WORK REQUIRED:
Please return every one of the rows below unchanged, line for line.

::: DATASET RECORDS :::

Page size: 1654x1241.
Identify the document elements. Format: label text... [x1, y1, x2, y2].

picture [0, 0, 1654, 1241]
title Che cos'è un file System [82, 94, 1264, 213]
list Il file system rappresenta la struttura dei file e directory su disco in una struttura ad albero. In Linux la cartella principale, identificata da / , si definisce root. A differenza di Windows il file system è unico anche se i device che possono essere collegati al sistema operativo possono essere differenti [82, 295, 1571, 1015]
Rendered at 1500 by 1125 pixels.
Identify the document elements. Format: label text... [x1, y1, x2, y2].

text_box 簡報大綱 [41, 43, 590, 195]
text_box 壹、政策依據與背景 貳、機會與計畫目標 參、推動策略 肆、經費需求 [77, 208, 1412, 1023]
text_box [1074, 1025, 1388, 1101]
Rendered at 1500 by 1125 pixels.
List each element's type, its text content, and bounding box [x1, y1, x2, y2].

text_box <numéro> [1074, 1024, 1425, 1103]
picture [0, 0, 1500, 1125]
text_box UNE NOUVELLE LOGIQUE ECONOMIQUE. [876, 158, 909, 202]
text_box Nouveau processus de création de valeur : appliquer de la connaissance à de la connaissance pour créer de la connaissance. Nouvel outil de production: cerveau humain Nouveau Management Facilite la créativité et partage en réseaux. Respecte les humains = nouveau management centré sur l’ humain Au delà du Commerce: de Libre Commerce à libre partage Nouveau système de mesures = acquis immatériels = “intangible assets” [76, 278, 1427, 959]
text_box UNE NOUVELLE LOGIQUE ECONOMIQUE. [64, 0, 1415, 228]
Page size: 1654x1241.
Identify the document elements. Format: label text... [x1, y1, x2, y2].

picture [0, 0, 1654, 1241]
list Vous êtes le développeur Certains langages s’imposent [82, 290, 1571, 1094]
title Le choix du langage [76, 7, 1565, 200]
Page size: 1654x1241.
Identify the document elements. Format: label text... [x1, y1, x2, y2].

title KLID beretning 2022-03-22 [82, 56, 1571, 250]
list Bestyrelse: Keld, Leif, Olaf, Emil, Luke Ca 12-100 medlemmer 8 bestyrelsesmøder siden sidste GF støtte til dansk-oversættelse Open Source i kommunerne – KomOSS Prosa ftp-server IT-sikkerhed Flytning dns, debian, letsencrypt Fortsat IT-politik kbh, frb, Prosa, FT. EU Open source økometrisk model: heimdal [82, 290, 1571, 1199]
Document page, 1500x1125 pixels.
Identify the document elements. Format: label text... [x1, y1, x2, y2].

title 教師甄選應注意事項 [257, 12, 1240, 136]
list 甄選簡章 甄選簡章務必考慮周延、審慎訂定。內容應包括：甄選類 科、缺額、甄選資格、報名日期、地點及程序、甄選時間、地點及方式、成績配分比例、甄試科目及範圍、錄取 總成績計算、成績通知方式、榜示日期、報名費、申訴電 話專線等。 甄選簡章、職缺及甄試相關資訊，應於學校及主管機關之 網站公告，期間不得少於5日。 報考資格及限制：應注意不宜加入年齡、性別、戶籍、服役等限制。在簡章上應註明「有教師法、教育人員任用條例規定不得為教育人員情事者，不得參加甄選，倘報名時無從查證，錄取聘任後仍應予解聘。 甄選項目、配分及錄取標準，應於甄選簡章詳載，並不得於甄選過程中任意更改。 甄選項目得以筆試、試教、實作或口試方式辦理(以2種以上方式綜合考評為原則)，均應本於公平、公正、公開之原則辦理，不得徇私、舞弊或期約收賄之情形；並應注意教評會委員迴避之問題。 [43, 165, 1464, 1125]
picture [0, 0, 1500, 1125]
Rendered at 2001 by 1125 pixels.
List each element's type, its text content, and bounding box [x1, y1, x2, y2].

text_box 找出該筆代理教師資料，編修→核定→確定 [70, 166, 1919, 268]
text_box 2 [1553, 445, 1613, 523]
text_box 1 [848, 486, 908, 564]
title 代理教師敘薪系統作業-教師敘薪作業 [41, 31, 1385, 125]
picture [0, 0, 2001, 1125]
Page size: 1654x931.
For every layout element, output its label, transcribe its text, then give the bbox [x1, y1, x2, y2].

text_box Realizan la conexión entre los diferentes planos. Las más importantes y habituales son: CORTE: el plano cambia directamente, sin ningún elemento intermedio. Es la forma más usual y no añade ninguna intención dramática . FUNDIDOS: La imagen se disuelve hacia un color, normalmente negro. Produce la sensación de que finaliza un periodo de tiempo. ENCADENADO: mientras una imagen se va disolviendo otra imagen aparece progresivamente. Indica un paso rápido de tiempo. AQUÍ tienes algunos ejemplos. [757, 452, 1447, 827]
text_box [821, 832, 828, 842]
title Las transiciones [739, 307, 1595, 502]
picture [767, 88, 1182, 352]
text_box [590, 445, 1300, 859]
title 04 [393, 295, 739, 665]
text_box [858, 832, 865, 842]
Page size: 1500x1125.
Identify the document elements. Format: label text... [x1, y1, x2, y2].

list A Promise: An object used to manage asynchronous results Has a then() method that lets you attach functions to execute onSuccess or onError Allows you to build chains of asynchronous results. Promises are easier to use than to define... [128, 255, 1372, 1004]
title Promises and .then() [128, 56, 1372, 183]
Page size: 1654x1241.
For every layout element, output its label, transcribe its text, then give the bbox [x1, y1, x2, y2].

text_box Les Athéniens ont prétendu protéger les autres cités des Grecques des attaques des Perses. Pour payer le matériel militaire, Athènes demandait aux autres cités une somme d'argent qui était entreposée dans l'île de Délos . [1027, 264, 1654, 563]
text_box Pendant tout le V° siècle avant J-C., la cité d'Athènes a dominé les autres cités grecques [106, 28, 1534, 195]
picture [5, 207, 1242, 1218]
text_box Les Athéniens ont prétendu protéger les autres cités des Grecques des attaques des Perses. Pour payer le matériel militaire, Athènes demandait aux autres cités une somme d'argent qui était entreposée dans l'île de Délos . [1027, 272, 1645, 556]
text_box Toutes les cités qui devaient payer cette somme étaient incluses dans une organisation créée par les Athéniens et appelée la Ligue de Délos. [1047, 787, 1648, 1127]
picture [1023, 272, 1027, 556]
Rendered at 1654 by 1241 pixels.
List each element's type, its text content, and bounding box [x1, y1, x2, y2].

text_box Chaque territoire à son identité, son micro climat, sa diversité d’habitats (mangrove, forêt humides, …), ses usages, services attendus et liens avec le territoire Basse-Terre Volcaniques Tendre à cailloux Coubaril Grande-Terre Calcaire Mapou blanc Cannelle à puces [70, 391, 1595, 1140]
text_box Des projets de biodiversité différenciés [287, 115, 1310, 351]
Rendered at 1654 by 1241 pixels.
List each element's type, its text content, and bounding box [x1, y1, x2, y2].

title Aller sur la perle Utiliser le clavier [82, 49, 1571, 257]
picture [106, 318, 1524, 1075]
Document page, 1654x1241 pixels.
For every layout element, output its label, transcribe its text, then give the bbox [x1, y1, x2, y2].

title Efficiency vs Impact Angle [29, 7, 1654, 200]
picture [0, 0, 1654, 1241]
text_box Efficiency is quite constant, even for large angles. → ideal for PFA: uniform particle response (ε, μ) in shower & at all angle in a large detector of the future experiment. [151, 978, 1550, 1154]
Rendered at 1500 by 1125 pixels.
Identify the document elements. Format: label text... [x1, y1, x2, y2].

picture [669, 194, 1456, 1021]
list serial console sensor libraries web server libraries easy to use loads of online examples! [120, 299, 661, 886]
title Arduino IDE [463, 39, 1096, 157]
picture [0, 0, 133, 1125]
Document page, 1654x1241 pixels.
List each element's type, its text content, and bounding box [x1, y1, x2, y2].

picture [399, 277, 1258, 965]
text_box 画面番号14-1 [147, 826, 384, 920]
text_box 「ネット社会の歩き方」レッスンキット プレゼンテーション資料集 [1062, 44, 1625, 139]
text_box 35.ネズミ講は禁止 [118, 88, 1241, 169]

:::

EXERCISE RESULT:
Page size: 1654x1241.
Identify the document elements. Format: label text... [x1, y1, x2, y2].

picture [0, 0, 1654, 1241]
title Che cos'è un file System [82, 94, 1264, 213]
list Il file system rappresenta la struttura dei file e directory su disco in una struttura ad albero. In Linux la cartella principale, identificata da / , si definisce root. A differenza di Windows il file system è unico anche se i device che possono essere collegati al sistema operativo possono essere differenti [82, 295, 1571, 1015]
Rendered at 1500 by 1125 pixels.
Identify the document elements. Format: label text... [x1, y1, x2, y2].

text_box 簡報大綱 [41, 43, 590, 195]
text_box 壹、政策依據與背景 貳、機會與計畫目標 參、推動策略 肆、經費需求 [77, 208, 1412, 1023]
text_box [1074, 1025, 1388, 1101]
Rendered at 1500 by 1125 pixels.
List each element's type, its text content, and bounding box [x1, y1, x2, y2].

text_box <numéro> [1074, 1024, 1425, 1103]
picture [0, 0, 1500, 1125]
text_box UNE NOUVELLE LOGIQUE ECONOMIQUE. [876, 158, 909, 202]
text_box Nouveau processus de création de valeur : appliquer de la connaissance à de la connaissance pour créer de la connaissance. Nouvel outil de production: cerveau humain Nouveau Management Facilite la créativité et partage en réseaux. Respecte les humains = nouveau management centré sur l’ humain Au delà du Commerce: de Libre Commerce à libre partage Nouveau système de mesures = acquis immatériels = “intangible assets” [76, 278, 1427, 959]
text_box UNE NOUVELLE LOGIQUE ECONOMIQUE. [64, 0, 1415, 228]
Page size: 1654x1241.
Identify the document elements. Format: label text... [x1, y1, x2, y2].

picture [0, 0, 1654, 1241]
list Vous êtes le développeur Certains langages s’imposent [82, 290, 1571, 1094]
title Le choix du langage [76, 7, 1565, 200]
Page size: 1654x1241.
Identify the document elements. Format: label text... [x1, y1, x2, y2].

title KLID beretning 2022-03-22 [82, 56, 1571, 250]
list Bestyrelse: Keld, Leif, Olaf, Emil, Luke Ca 12-100 medlemmer 8 bestyrelsesmøder siden sidste GF støtte til dansk-oversættelse Open Source i kommunerne – KomOSS Prosa ftp-server IT-sikkerhed Flytning dns, debian, letsencrypt Fortsat IT-politik kbh, frb, Prosa, FT. EU Open source økometrisk model: heimdal [82, 290, 1571, 1199]
Document page, 1500x1125 pixels.
Identify the document elements. Format: label text... [x1, y1, x2, y2].

title 教師甄選應注意事項 [257, 12, 1240, 136]
list 甄選簡章 甄選簡章務必考慮周延、審慎訂定。內容應包括：甄選類 科、缺額、甄選資格、報名日期、地點及程序、甄選時間、地點及方式、成績配分比例、甄試科目及範圍、錄取 總成績計算、成績通知方式、榜示日期、報名費、申訴電 話專線等。 甄選簡章、職缺及甄試相關資訊，應於學校及主管機關之 網站公告，期間不得少於5日。 報考資格及限制：應注意不宜加入年齡、性別、戶籍、服役等限制。在簡章上應註明「有教師法、教育人員任用條例規定不得為教育人員情事者，不得參加甄選，倘報名時無從查證，錄取聘任後仍應予解聘。 甄選項目、配分及錄取標準，應於甄選簡章詳載，並不得於甄選過程中任意更改。 甄選項目得以筆試、試教、實作或口試方式辦理(以2種以上方式綜合考評為原則)，均應本於公平、公正、公開之原則辦理，不得徇私、舞弊或期約收賄之情形；並應注意教評會委員迴避之問題。 [43, 165, 1464, 1125]
picture [0, 0, 1500, 1125]
Rendered at 2001 by 1125 pixels.
List each element's type, its text content, and bounding box [x1, y1, x2, y2].

text_box 找出該筆代理教師資料，編修→核定→確定 [70, 166, 1919, 268]
text_box 2 [1553, 445, 1613, 523]
text_box 1 [848, 486, 908, 564]
title 代理教師敘薪系統作業-教師敘薪作業 [41, 31, 1385, 125]
picture [0, 0, 2001, 1125]
Page size: 1654x931.
For every layout element, output its label, transcribe its text, then give the bbox [x1, y1, x2, y2].

text_box Realizan la conexión entre los diferentes planos. Las más importantes y habituales son: CORTE: el plano cambia directamente, sin ningún elemento intermedio. Es la forma más usual y no añade ninguna intención dramática . FUNDIDOS: La imagen se disuelve hacia un color, normalmente negro. Produce la sensación de que finaliza un periodo de tiempo. ENCADENADO: mientras una imagen se va disolviendo otra imagen aparece progresivamente. Indica un paso rápido de tiempo. AQUÍ tienes algunos ejemplos. [757, 452, 1447, 827]
text_box [821, 832, 828, 842]
title Las transiciones [739, 307, 1595, 502]
picture [767, 88, 1182, 352]
text_box [590, 445, 1300, 859]
title 04 [393, 295, 739, 665]
text_box [858, 832, 865, 842]
Page size: 1500x1125.
Identify the document elements. Format: label text... [x1, y1, x2, y2].

list A Promise: An object used to manage asynchronous results Has a then() method that lets you attach functions to execute onSuccess or onError Allows you to build chains of asynchronous results. Promises are easier to use than to define... [128, 255, 1372, 1004]
title Promises and .then() [128, 56, 1372, 183]
Page size: 1654x1241.
For every layout element, output its label, transcribe its text, then give the bbox [x1, y1, x2, y2].

text_box Les Athéniens ont prétendu protéger les autres cités des Grecques des attaques des Perses. Pour payer le matériel militaire, Athènes demandait aux autres cités une somme d'argent qui était entreposée dans l'île de Délos . [1027, 264, 1654, 563]
text_box Pendant tout le V° siècle avant J-C., la cité d'Athènes a dominé les autres cités grecques [106, 28, 1534, 195]
picture [5, 207, 1242, 1218]
text_box Les Athéniens ont prétendu protéger les autres cités des Grecques des attaques des Perses. Pour payer le matériel militaire, Athènes demandait aux autres cités une somme d'argent qui était entreposée dans l'île de Délos . [1027, 272, 1645, 556]
text_box Toutes les cités qui devaient payer cette somme étaient incluses dans une organisation créée par les Athéniens et appelée la Ligue de Délos. [1047, 787, 1648, 1127]
picture [1023, 272, 1027, 556]
Rendered at 1654 by 1241 pixels.
List each element's type, its text content, and bounding box [x1, y1, x2, y2].

text_box Chaque territoire à son identité, son micro climat, sa diversité d’habitats (mangrove, forêt humides, …), ses usages, services attendus et liens avec le territoire Basse-Terre Volcaniques Tendre à cailloux Coubaril Grande-Terre Calcaire Mapou blanc Cannelle à puces [70, 391, 1595, 1140]
text_box Des projets de biodiversité différenciés [287, 115, 1310, 351]
Rendered at 1654 by 1241 pixels.
List each element's type, its text content, and bounding box [x1, y1, x2, y2].

title Aller sur la perle Utiliser le clavier [82, 49, 1571, 257]
picture [106, 318, 1524, 1075]
Document page, 1654x1241 pixels.
For every layout element, output its label, transcribe its text, then give the bbox [x1, y1, x2, y2].

title Efficiency vs Impact Angle [29, 7, 1654, 200]
picture [0, 0, 1654, 1241]
text_box Efficiency is quite constant, even for large angles. → ideal for PFA: uniform particle response (ε, μ) in shower & at all angle in a large detector of the future experiment. [151, 978, 1550, 1154]
Rendered at 1500 by 1125 pixels.
Identify the document elements. Format: label text... [x1, y1, x2, y2].

picture [669, 194, 1456, 1021]
list serial console sensor libraries web server libraries easy to use loads of online examples! [120, 299, 661, 886]
title Arduino IDE [463, 39, 1096, 157]
picture [0, 0, 133, 1125]
Document page, 1654x1241 pixels.
List each element's type, its text content, and bounding box [x1, y1, x2, y2].

picture [399, 277, 1258, 965]
text_box 画面番号14-1 [147, 826, 384, 920]
text_box 「ネット社会の歩き方」レッスンキット プレゼンテーション資料集 [1062, 44, 1625, 139]
text_box 35.ネズミ講は禁止 [118, 88, 1241, 169]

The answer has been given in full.